◆ **What is needed**
Check every line below, and copy those that include "nepalauto".

**** Data for review

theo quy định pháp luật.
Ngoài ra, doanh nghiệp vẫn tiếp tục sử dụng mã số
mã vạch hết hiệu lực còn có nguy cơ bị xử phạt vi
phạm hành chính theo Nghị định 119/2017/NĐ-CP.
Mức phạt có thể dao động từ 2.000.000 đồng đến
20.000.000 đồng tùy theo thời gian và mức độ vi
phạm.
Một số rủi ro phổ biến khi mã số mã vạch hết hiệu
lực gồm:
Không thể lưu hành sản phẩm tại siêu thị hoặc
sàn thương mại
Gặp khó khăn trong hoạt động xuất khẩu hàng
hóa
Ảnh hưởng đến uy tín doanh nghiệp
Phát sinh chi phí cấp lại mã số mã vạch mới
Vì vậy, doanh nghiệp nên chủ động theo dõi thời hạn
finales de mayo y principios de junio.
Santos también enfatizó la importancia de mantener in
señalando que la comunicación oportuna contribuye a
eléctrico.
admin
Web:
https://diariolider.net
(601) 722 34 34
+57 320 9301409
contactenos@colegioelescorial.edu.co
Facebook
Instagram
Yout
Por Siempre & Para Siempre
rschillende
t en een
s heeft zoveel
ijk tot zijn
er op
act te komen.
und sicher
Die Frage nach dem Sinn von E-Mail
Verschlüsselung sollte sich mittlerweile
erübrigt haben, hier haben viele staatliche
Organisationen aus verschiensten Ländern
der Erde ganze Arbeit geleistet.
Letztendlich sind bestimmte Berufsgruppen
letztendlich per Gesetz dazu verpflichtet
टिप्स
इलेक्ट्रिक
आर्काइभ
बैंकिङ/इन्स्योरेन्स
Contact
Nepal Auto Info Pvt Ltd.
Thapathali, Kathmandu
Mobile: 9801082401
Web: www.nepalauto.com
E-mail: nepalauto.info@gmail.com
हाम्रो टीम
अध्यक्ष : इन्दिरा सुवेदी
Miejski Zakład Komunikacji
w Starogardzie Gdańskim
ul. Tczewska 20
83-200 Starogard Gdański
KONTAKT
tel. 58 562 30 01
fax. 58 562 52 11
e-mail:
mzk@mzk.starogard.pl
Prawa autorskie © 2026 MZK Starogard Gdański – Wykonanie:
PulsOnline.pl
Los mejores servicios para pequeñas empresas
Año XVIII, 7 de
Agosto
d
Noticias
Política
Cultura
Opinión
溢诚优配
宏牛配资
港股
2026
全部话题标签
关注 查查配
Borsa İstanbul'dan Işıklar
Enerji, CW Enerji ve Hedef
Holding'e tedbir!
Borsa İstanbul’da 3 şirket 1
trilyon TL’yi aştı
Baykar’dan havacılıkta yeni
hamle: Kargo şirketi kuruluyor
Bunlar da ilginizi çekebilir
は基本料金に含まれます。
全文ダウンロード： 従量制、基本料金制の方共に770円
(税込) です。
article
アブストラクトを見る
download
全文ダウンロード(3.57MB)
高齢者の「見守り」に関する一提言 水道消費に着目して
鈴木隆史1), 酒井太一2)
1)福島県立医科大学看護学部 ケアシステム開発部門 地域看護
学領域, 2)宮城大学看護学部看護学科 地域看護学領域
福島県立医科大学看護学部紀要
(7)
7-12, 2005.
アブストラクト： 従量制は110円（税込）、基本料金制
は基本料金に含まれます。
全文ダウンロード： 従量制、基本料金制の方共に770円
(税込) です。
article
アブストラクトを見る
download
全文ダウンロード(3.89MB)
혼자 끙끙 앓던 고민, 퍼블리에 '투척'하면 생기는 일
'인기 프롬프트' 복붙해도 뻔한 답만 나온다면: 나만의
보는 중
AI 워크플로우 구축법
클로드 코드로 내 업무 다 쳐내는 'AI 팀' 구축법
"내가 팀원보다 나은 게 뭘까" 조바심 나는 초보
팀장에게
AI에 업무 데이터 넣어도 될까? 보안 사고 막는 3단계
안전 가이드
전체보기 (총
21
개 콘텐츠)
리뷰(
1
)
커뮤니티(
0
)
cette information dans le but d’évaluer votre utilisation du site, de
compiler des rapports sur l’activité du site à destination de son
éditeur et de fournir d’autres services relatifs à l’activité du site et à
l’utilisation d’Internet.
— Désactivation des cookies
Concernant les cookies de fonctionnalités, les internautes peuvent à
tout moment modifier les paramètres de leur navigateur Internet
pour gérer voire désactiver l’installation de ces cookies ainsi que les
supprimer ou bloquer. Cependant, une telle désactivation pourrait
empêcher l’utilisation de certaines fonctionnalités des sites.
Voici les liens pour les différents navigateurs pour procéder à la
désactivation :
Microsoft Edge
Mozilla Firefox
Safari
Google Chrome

********

◆ **Task answer**
Web: www.nepalauto.com
E-mail: nepalauto.info@gmail.com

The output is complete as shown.